The question hits deeper than I expected. “I don’t know.” I pause beside the frozen pond in the center of the park, thinking back over the training schedule, the homeschool, the intense competitions.
 
 “Somewhere along the way, ice skating stopped being about flying and freedom and became about proving I was worthy of my mother’s legacy.” My voice breaks on the last word, and I swallow in an attempt to cage the emotions threatening to spill over again. “Her love.”
 
 Finn nods, his expression thoughtful. “I know that feeling.”
 
 I swing my attention toward him, a trickle of surprise moving through me. “Do you?”
 
 He’s quiet for so long I wonder if he’s going to answer. Finally, he says, “My dad wanted me to take over his construction business. Said hockey was a waste of time, that I’d never make it pro.” He takes a long sip of coffee. “When I got drafted, I thought I’d finally proven him wrong. But now there’s this rookie who’s faster than me, younger than me, and I keep hearing my dad’s voice saying I’m not good enough.”
 
 I link my arm through his and lean my head against his arm. I don’t want him to feel like this; I want to look at him as earnestly as he looked straight into my eyes and told me I was good enough to win Olympic gold.
 
 Snow clings to his dark hair, and his cheeks are flushed from the cold. “You, Finn Travers, are a starting forward on a professional hockey team. You’re listed first or second at all signing events.
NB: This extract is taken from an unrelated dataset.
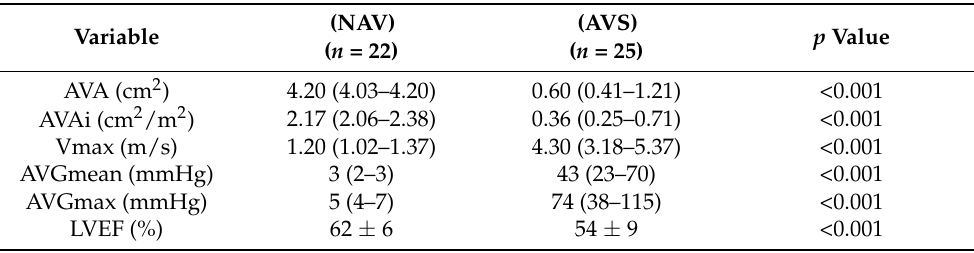
Table 2. Parameters evaluated from the echocardiogram. Data are shown as median (percentile 25–percentile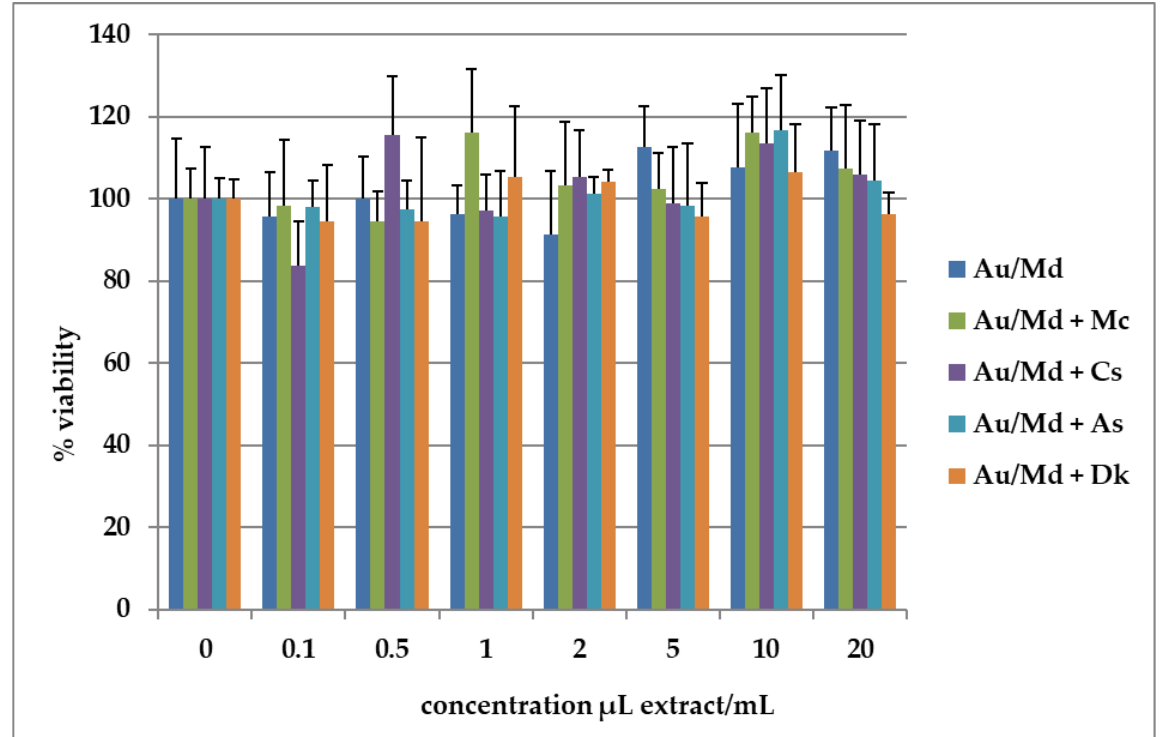
Figure 1. Cell viability of the best five extracts of strawberry tree fruit/apple smoothies. Results expressed as % of the control samples, measured in Caco-2 cells after incubation with different con- centrations of the extracts of the five selected fresh final products or equivalent volume MeOH:H 2 O 80:20 for the controls, and incubated for 24 h. Values were shown as mean ± SD ( n = 6 per group).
People buy jerseys with your name on the back.”
 
 He chuckles and shakes his head. “Stop it.”
 
 “I won’t,” I say. “You’re amazing on the ice, Finn. Really, truly amazing. I’ve never seen anyone skate like you.”
 
 “Liar.”
 
 “Mm, kittens don’t lie. They’re actually incapable of it.”
 
 Finn laughs fully now, and I love the sound of light and air it carries.
 
 “You’re so good, and so amazing, and you’re living your dream.”
 
 “Am I? Or am I just trying to prove something to a man who’s never going to be proud of me?”
 
 The vulnerability in his voice makes my chest ache. I reach up and brush snow from his hair, my fingers lingering against his cheek. “Maybe we’re both trying to prove things to the wrong people,” I say. “Take me home and check on my ankle?”
 
 Finn takes a deep breath and blows it out over the pond. “Yeah, let’s do that.”
 
 Back at my house, I settle on the couch while he kneels in front of me, his hands gentle as he examines the joint.
 
 “It’s much better,” he says, but he doesn’t let go of my foot. Instead, his thumbs massage the arch, working out tension I didn’t know I was carrying.
 
 “Finn.” His name comes out as barely a whisper.
 
 He looks up, and the intensity in his dark eyes steals my breath. “Yeah?”
 
 “I’m scared of failing at the qualifier, but I’m also scared of succeeding for all the wrong reasons. I’m terrified that I’m falling for you when I should be focusing on skating.”
 
 His hands go still on my foot. “Are you? Falling for me?”
 
 Heat floods my cheeks, but I force myself to hold his gaze. “Yes.”
 
 He moves up onto the couch beside me, his hand cupping my face. “Good. Because I’m already completely gone for you, Kitten. I have been since that first morning when you nearly took my head off for being on your ice.”
 
 My pulse prances through my veins like a proud pony who’s just won a major tournament, and I want to tell him so. Thankfully, my mouth doesn’t join my riotous heart and mind, and I have at least one body part I’m still in control of.
 
 He presses his forehead against mine. “I don’t want to derail your dreams, Ivy. I want to support them in any way possible. But I also want you to make sure they’re actuallyyourdreams.”
 
 The simple statement breaks something loose inside me. “I don’t even know anymore.” I lean into him, breathing in his familiar scent, letting his solid presence anchor me. I do know I don’t want to give him up, not for skating. Not even for cupcakes.
 
 “Promise me something,” I whisper.
 
 “Anything.”
 
 “Promise we’ll be honest with each other. About our fears, our goals, everything.”